Families with loved ones in Ukraine are experiencing fear and uncertainty.

Oftentimes, the check-ins are sporadic, and waiting is the hardest part.

Kiarash Hudarzi moved to Nashville in 2021 to prepare a better life for his wife and two children. 

Like many living in America, he's worried sick about his loved ones fleeing Ukraine. 

"I was crazy. I was, you know, I didn't sleep about five days. I was just crying. I couldn't stop. I didn't want them to die like that," Hudarzi said. 

Hudarzi says his wife and children slept in underground metro tunnels for six nights, afraid of what was happening above ground.

In Colorado, Eugenia Olesnicky waits by the phone. Her cousins live in Russian-held parts of Ukraine, but they recently stopped responding.

"The last contact I had with them, they had run out of food and water. There's no heat, there's no gas, and there's no electricity, and this is the case for all of the people that are in that area," said Olesnicky.

Sixteen-year-old Ivan Kozlov came to the U.S. as an exchange student last year and says it's hard to focus on life here, while his family endures war back home.

"The first thought in my head was 'how is my family doing? Like, is my city OK?" Kozlov said. 

Kozlov says his father joined the Ukrainian armed forces and for now, his mom and sister can't leave. 

According to data from the U.N., since the Russian invasion began, more than 1 million people have fled.

Roughly half of those refugees have gone west to neighboring Poland, including some Americans who had been living abroad, like Grady Andersen of Phoenix. 

"It's not the danger of the explosions or the threat of troops in Kyiv that made me leave.
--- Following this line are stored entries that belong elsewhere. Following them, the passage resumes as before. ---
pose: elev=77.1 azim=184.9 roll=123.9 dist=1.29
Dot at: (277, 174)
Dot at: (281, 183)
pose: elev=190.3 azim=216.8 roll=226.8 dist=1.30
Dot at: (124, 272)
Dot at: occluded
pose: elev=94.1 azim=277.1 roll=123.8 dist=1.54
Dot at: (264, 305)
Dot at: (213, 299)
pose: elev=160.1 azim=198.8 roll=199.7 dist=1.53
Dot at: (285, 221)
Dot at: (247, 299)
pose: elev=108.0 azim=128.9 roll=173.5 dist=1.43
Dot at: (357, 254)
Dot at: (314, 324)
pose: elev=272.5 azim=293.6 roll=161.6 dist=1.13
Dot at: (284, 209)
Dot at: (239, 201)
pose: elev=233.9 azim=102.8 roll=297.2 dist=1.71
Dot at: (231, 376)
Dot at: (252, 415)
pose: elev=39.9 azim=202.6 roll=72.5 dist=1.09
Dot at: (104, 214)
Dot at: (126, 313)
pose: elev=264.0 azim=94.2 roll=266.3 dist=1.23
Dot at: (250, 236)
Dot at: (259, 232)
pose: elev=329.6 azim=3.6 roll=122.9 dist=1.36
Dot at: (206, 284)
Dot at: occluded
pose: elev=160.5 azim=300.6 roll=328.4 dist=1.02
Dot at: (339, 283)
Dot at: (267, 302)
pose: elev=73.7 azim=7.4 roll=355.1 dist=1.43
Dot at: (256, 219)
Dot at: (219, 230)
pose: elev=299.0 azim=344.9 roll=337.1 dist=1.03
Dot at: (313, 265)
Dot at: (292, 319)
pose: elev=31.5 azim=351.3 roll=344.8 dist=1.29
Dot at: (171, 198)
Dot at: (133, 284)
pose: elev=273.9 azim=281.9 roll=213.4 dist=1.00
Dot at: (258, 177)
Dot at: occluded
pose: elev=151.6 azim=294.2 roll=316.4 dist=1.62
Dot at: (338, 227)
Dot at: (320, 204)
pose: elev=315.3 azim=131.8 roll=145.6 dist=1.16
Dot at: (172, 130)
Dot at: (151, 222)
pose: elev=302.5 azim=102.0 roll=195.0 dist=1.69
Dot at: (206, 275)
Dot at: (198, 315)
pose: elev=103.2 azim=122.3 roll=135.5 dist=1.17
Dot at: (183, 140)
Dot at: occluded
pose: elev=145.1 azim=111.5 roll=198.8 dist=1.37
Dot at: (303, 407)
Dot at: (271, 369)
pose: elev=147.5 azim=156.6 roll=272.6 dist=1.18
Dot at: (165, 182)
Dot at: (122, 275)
That's not the kind of thing that scared me. Really, the threat is living under Russian occupation," said Andersen. 

Kozlov says for those who have stayed to fight for his homeland, that's what keeps him going.

"The spirit of the people defending our land, that's what makes me happy, that's what gives me hope," said Kozlov.

Even for those without loved ones in Ukraine, what's happening there is on the minds of many.